# Found a Column With Interesting Supplements Mentioned For Arthritic Relief for Dogs



## Dallas Gold (Dec 22, 2007)

I'm busy scanning in some old newspaper and magazine articles I clipped and put in a big box, never to be read. I just pulled one up, from a December 2005 column in the Dallas Morning News by a holistic veterinarian in this area. Someone wanted relief for a senior labrador that was not responding well to glucosamine and chondroitin. This vet mentioned *Hyaluronan* which reduces swelling at the site by decreasing white blood cell migration and infiltration into the affected tissue. It supposedly inhibits the inflammation pathway (I guess sort of like acupuncture perhaps?). Cholodin Flex chewable treats and Chologel were mentioned aas having this supplement. This vet also mentioned homeopaths such as Zeel or herbal Flex SC, Nutriflex support. 

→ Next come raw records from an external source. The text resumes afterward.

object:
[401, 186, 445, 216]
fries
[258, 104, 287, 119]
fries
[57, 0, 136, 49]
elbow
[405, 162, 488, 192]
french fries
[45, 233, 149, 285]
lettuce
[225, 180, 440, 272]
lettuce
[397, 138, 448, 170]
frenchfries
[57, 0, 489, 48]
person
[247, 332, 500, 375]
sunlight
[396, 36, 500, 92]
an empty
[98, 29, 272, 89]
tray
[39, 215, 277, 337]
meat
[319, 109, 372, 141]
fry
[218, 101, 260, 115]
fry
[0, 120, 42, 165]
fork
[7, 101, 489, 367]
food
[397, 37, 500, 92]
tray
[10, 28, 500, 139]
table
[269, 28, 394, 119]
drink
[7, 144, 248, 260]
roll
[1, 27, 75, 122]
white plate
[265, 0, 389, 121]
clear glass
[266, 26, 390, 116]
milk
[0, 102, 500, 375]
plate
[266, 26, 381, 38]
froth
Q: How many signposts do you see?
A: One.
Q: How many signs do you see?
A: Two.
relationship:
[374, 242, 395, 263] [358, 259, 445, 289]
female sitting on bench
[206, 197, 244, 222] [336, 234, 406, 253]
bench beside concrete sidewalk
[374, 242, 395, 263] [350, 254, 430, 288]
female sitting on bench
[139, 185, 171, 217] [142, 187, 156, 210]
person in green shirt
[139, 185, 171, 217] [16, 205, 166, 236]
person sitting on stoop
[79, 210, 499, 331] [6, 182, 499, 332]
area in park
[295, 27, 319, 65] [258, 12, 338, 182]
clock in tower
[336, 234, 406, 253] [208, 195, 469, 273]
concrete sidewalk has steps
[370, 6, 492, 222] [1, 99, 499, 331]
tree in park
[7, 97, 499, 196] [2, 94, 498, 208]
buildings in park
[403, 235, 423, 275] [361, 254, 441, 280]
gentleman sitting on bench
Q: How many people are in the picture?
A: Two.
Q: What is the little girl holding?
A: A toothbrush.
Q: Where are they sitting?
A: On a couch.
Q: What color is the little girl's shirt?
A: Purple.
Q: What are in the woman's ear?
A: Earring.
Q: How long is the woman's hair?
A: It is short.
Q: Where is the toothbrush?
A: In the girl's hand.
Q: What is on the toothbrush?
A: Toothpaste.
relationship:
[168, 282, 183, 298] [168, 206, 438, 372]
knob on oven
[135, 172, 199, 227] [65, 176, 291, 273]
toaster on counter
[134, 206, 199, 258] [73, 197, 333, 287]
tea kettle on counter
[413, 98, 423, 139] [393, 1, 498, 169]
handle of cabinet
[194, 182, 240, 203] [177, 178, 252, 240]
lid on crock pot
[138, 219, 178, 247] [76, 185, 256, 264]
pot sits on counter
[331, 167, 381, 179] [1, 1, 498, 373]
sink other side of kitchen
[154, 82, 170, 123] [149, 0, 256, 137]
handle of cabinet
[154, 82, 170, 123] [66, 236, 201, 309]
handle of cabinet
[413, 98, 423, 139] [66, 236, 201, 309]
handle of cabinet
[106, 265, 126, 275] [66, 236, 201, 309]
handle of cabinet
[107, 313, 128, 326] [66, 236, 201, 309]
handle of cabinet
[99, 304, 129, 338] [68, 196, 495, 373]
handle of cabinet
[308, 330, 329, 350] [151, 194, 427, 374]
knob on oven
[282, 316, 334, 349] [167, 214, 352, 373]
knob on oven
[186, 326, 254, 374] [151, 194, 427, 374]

No dosing information was given of course, and this article is 5 years old, but I thought I'd share this and maybe if anyone has tried these they can report how their dogs responded to them.


----------



## hotel4dogs (Sep 29, 2008)

I learn so much here! If it hadn't been for this forum, I would not have asked my vet about Duralactin. And we are thrilled with the results.
Thanks for the info. on the supplements.


----------



## GoldenCamper (Dec 21, 2009)

Here is a link to one of the Hyaluronic Acid supplements. It's on my list of things I have not tried yet.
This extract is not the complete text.